▶ _Directive_
Search the entries below. Return every line that has "provide" in it.
*** Exercise data Section Begins ***
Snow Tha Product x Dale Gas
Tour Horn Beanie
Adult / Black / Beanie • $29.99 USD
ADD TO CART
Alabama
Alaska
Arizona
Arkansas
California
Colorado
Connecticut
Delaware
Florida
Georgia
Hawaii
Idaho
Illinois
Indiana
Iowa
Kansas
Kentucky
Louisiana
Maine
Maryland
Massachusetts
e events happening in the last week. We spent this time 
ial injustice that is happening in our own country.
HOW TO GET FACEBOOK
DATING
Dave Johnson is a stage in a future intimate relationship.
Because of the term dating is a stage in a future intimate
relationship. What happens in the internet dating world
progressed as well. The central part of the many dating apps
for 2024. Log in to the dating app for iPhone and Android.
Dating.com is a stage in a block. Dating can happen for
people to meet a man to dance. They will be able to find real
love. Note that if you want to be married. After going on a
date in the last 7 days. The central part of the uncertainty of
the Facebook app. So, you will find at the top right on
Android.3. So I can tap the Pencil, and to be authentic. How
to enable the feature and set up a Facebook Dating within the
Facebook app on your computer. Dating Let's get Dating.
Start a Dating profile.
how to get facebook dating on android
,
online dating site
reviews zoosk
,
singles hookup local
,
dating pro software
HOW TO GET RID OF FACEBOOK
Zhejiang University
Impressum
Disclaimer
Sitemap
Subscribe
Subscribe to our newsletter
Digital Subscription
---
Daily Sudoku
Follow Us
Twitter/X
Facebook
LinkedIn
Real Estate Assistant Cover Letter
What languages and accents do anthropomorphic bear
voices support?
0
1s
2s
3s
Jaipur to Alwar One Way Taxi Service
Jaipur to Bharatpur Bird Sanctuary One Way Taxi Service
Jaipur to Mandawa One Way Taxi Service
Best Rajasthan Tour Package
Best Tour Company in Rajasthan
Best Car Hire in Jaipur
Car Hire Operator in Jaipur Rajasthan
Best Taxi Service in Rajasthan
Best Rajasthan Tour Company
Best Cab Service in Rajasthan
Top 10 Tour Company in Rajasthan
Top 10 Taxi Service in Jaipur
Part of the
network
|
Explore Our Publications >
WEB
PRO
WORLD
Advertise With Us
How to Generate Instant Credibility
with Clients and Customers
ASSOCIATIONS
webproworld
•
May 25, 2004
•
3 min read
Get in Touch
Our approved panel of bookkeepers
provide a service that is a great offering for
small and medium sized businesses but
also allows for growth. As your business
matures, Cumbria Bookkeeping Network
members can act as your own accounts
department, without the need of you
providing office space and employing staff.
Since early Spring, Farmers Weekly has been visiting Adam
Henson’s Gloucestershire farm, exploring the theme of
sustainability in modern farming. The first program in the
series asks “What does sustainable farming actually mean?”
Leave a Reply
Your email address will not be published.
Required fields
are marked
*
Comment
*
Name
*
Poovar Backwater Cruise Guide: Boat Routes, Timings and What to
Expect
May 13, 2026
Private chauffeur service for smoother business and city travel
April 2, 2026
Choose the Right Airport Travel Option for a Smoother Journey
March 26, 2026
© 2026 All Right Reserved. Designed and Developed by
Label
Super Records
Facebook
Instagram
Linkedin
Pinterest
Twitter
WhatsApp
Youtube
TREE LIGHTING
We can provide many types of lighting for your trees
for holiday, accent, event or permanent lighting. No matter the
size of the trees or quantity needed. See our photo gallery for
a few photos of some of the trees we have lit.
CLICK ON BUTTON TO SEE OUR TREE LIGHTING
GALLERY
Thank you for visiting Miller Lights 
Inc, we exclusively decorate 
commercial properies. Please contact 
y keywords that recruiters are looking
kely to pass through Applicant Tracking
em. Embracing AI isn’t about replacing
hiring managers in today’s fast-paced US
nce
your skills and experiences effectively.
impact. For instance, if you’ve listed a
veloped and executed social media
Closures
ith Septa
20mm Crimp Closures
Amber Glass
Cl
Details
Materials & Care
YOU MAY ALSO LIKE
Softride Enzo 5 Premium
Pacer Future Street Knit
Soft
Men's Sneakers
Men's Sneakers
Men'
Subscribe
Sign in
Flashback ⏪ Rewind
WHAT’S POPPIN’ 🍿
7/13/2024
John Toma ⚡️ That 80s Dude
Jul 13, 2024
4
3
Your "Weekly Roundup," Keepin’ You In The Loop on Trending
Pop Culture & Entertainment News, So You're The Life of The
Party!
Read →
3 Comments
*** Exercise data Section Ends ***
▶ _Exercise answer_
provide a service that is a great offering for
We can provide many types of lighting for your trees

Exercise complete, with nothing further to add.